Thursday, March 24, 2005

Is starving Terri Schiavo malpractice?
This gastroenterologist seems to think so: "Any physician who would knowingly starve a patient to death, court order or not, is in my opinion violating the Hippocratic Oath and is in effect guilty of malpractice."


Comments:
I think it's probably irresponsible for him or Sen. Frist (who I admire very much) to attempt to try to make a clinical diagnosis of Terri using only snippets of video.

There must be a handful of doctor's who have cared for Terri and made the diagnosis that she is in a persistent vegetative state. It is not as if her husband, Michael, can make the determination to remove her feeding tube without physician consult under Florida law.

As well, Dr. Brinson's, the articles author, analogies seem ill founded:

"If recovery became the criterion to feed patients, which is a basic function of humanity, then we would be subjecting children with Downs syndrome, mental retardation and other chronic neurologic impairment to a premature death."

First, it could well be (only her physicians could make such an estimate) that Terri has suffered much greater neurological damage than a Downs syndrome child.

Second, the ethical dilemma here is the patient's wishes. It is both impossible for children or those born with mental defects to form or communicate those wishes. However, if Terri made it clear before she suffered her heart attack and stroke that she would not wish to live in a depleted neurological state (as Michael believes she did) then the matter is we should respect that.

It is not appropriate for Dr. Brinson to imagine that removing Terri's feeding tube is anything but a fight over trying to determine if that's what she would have wanted.

This does raise some concerns, however. For children who enter a persistent vegetative state, the government says that it is not their wishes (which they probably never contemplated, nor perhaps could, during their time of regular brain function) but the wishes of the parents. Perhaps there is a problem with such procedures and Dr. Brinson can argue so but these situations certainly don't equate with Terri Schiavo's case.

Finally, I'm certainly not well read in medical ethics but I know that hte general consensus is that removing a feeding tube differs nothing from removing the et tube of a brain dead individual.
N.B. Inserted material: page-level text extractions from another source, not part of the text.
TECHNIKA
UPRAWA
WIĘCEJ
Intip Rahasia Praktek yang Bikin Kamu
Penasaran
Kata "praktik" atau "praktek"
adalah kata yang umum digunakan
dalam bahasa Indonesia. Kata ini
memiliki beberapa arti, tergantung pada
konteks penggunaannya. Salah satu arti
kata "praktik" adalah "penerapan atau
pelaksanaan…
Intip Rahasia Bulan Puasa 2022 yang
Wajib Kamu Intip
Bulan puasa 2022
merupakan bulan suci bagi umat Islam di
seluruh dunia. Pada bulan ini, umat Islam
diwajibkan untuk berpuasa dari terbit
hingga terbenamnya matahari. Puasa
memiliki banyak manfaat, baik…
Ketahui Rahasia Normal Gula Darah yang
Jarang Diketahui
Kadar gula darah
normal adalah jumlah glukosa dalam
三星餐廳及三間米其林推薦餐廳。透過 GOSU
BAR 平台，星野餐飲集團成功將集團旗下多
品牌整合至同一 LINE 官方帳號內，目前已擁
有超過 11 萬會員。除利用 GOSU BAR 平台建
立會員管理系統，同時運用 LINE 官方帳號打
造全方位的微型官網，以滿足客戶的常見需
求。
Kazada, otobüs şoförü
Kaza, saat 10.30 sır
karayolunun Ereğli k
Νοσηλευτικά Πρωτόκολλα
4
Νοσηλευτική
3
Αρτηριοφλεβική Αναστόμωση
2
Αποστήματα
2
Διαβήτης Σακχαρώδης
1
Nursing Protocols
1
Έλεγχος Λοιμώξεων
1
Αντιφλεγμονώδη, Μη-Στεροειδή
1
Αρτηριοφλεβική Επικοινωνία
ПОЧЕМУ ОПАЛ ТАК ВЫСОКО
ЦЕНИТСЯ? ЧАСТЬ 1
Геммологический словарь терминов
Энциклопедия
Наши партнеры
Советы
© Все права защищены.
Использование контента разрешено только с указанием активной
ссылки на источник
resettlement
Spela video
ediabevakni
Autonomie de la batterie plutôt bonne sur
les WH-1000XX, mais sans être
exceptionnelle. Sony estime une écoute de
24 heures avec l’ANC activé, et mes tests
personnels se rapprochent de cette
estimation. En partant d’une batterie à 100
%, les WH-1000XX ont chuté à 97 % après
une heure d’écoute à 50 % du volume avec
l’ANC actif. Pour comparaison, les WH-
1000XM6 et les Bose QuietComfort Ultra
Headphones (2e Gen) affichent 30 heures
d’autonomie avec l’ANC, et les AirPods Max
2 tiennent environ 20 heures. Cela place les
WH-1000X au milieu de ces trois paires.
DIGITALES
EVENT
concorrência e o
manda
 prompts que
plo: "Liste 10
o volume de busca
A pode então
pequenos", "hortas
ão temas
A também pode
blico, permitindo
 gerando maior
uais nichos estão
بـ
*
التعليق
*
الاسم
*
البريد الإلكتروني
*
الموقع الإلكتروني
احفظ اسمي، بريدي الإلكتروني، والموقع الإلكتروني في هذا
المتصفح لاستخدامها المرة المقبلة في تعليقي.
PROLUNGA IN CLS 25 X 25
It seems ill founded for someone to take a contrary position to the matter based on a news story and their own personal beliefs. The fact more patient's than Terri Schiavo have had their feeding tubes removed and the fact that her parents have done well in, not manipulating, but drawing the media's attention to their daughter does not mean there is something overly special about her case.
 
Docs like the one in the acticle make such incredible ignorant and falsely based arguments that it is hard to disagree with them since there are no facts in what they state. Not only have numerous docs examined Terri, but all of the courts have sided with Michael in this case. All he is trying to do is fulfill his wife's wishes. These stories put forth by the right wing only serve to infuriate the medical profession, antagonize the conservative religious base and misinform those in the middle. Why can't we try to protect the interest of all Americans?
 
Neurosurgeons and other physicians assert, indeed, continually persist in claiming that, when someone's feeding tube and hydration are removed, the patient feels NO PAIN WHATSOEVER. This has been asserted continuously in the Schiavo case, considering, additionally, that Terri's cognitive cortex was liquified. Why, then, is Terri on a morphine drip "for pain"?

I would hope that, should anything similar ever happen to those all-knowing physicians in the future, their loved ones will be sure to keep them OFF the morphine drip.